Some stores, like K-Mart, have announced that they will be open as early as 6:00 a.m. on Thanksgiving day.
"Stores are starting their promotions earlier and earlier," said Dyanne Ferk, the Associate Dean of the Business College at UIS.
There are a number of stores that are choosing to be open on Thanksgiving Day, which some people think is great.
"I used to work retail, so I know how hard it was for the retail people getting the impact of just that one day of shopping, so I think that it'd be great to have an extra day of shopping," said Melissa Campbell of Springfield.
Others think differently.
"Those Black Friday shoppers that are getting up and doing the 6:00 a.m. (thing)? Us, that had to work, were there at three, four, to set up. So we are losing most of our holiday anyway, and now that you just advance it into Thanksgiving. Really those workers have no holiday time off," said Kelly Guerrero.
"It's a little overboard, because it weighs on the workers, as well," said Cheri Lewis of Springfield. "It cuts into their family time."
Experts say the extra day will not cause the businesses to gain any additional profit.
It's "really unlikely that retail sales will go up just because stores are open longer, or have earlier sales," said Ferk.
But Ferk can see the reason behind the business scheme.
"Their reckoning is that, if they get somebody's dollar in their till sooner, they've got it. They've captured it," said Ferk.

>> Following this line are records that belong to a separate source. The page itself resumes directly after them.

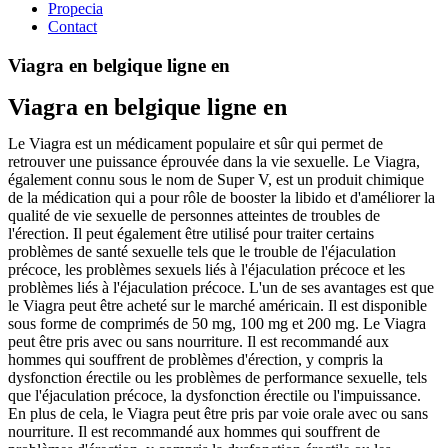
Propecia
Contact
Viagra en belgique ligne en
Viagra en belgique ligne en
Le Viagra est un médicament populaire et sûr qui permet de
retrouver une puissance éprouvée dans la vie sexuelle. Le Viagra,
également connu sous le nom de Super V, est un produit chimique
de la médication qui a pour rôle de booster la libido et d'améliorer la
qualité de vie sexuelle de personnes atteintes de troubles de
l'érection. Il peut également être utilisé pour traiter certains
problèmes de santé sexuelle tels que le trouble de l'éjaculation
précoce, les problèmes sexuels liés à l'éjaculation précoce et les
problèmes liés à l'éjaculation précoce. L'un de ses avantages est que
le Viagra peut être acheté sur le marché américain. Il est disponible
sous forme de comprimés de 50 mg, 100 mg et 200 mg. Le Viagra
peut être pris avec ou sans nourriture. Il est recommandé aux
hommes qui souffrent de problèmes d'érection, y compris la
dysfonction érectile ou les problèmes de performance sexuelle, tels
que l'éjaculation précoce, la dysfonction érectile ou l'impuissance.
En plus de cela, le Viagra peut être pris par voie orale avec ou sans
nourriture. Il est recommandé aux hommes qui souffrent de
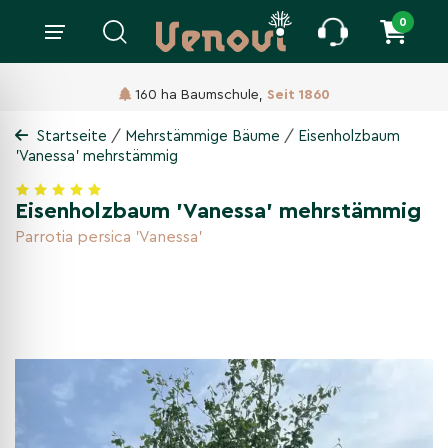
0
160 ha Baumschule,
Seit 1860
/
/
Startseite
Mehrstämmige Bäume
Eisenholzbaum
'Vanessa' mehrstämmig
Eisenholzbaum 'Vanessa' mehrstämmig
Parrotia persica 'Vanessa'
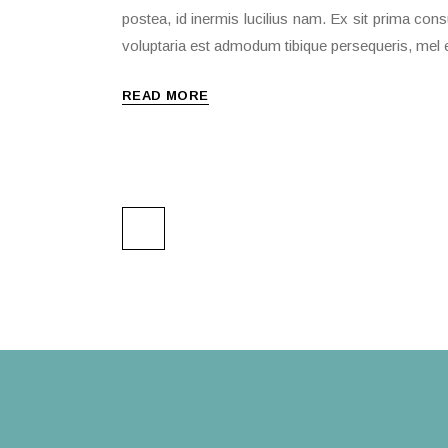
postea, id inermis lucilius nam. Ex sit prima cons
voluptaria est admodum tibique persequeris, mel et
READ MORE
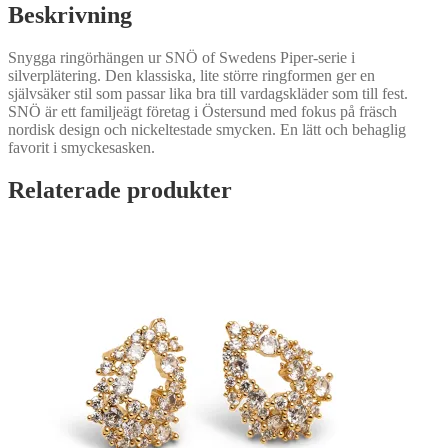
Beskrivning
Snygga ringörhängen ur SNÖ of Swedens Piper-serie i
silverplätering. Den klassiska, lite större ringformen ger en
självsäker stil som passar lika bra till vardagskläder som till fest.
SNÖ är ett familjeägt företag i Östersund med fokus på fräsch
nordisk design och nickeltestade smycken. En lätt och behaglig
favorit i smyckesasken.
Relaterade produkter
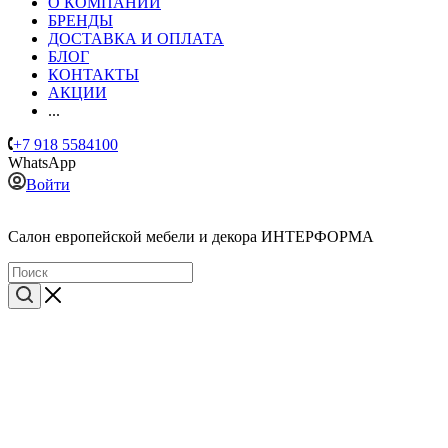
О КОМПАНИИ
БРЕНДЫ
ДОСТАВКА И ОПЛАТА
БЛОГ
КОНТАКТЫ
АКЦИИ
...
+7 918 5584100
WhatsApp
Войти
Cалон европейской мебели и декора ИНТЕРФОРМА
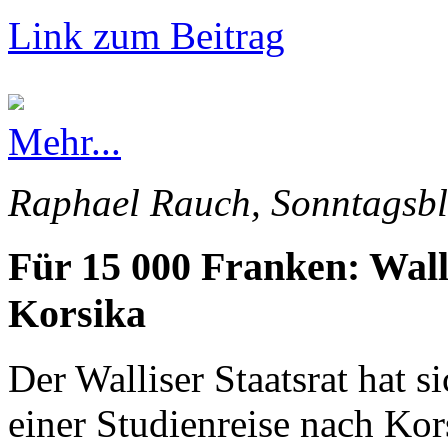
Link zum Beitrag
Mehr...
Raphael Rauch, Sonntagsbl
Für 15 000 Franken: Wall
Korsika
Der Walliser Staatsrat hat s
einer Studienreise nach Kor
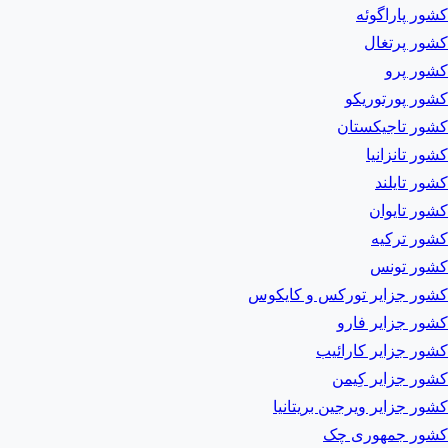
کشور پاراگوئه
کشور پرتغال
کشور پرو
کشور پورتوریکو
کشور تاجیکستان
کشور تانزانیا
کشور تایلند
کشور تایوان
کشور ترکیه
کشور تونس
کشور جزایر تورکس و کایکوس
کشور جزایر فارو
کشور جزایر کارائیب
کشور جزایر کِیمن
کشور جزایر ویرجین بریتانیا
کشور جمهوری چک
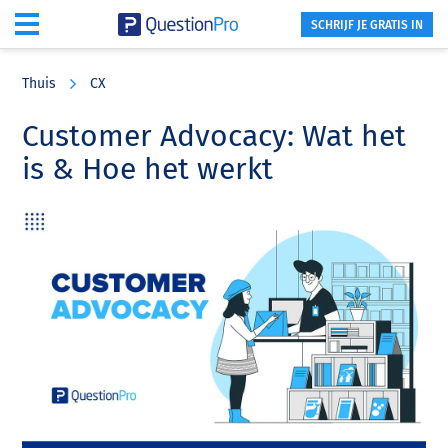
SCHRIJF JE GRATIS IN
Skip
Skip
Skip
to
to
to
Thuis
CX
main
primary
footer
content
sidebar
Customer Advocacy: Wat het
is & Hoe het werkt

Even still, some consumers call for a change.
"It's about family," said Amy Bifano of Chatham. "Stay at home. Let the employees stay at home. Let them enjoy their family and their Thanksgiving meals."
Experts also said that Black Friday is becoming obsolete, as we can see with the opening of stores on Thanksgiving, the appearance of Cyber Monday, and the promotion of sales spreading further and further toward fall.